ACTIVITY -
For the listing below, return the line containing "3 cách điều trị khớp cắn ngược ở trẻ em", the line containing "những tổn thương ban đầ...", and all lines in between, exactly as written and nothing else.
=== Begin Enclosure ===
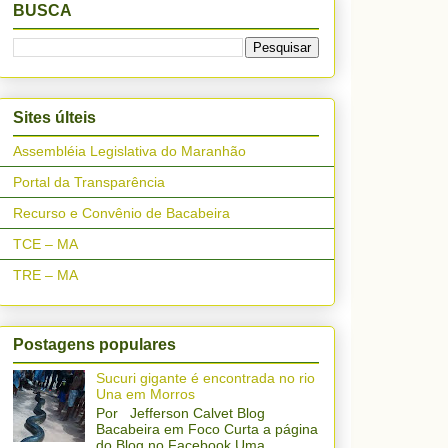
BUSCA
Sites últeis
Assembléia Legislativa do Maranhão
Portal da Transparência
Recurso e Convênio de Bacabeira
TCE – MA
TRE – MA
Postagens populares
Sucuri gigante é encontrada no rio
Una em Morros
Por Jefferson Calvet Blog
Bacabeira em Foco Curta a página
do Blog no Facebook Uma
=== End Enclosure ===
=== Begin Enclosure ===
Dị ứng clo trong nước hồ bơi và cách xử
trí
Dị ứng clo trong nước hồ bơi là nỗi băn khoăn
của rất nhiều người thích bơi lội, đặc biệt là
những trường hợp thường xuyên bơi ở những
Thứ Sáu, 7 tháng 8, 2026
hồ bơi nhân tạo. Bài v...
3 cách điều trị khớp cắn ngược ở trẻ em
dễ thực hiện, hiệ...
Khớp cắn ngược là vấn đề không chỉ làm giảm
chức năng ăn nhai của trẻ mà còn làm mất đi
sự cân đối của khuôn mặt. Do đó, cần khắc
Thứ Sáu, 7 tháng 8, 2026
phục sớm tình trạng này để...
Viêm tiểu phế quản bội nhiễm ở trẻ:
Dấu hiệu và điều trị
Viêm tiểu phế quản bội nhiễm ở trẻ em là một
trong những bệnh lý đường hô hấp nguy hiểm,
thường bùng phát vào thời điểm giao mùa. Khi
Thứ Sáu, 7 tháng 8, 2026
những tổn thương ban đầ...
=== End Enclosure ===
WRITTEN SOLUTION -
3 cách điều trị khớp cắn ngược ở trẻ em
dễ thực hiện, hiệ...
Khớp cắn ngược là vấn đề không chỉ làm giảm
chức năng ăn nhai của trẻ mà còn làm mất đi
sự cân đối của khuôn mặt. Do đó, cần khắc
Thứ Sáu, 7 tháng 8, 2026
phục sớm tình trạng này để...
Viêm tiểu phế quản bội nhiễm ở trẻ:
Dấu hiệu và điều trị
Viêm tiểu phế quản bội nhiễm ở trẻ em là một
trong những bệnh lý đường hô hấp nguy hiểm,
thường bùng phát vào thời điểm giao mùa. Khi
Thứ Sáu, 7 tháng 8, 2026
những tổn thương ban đầ...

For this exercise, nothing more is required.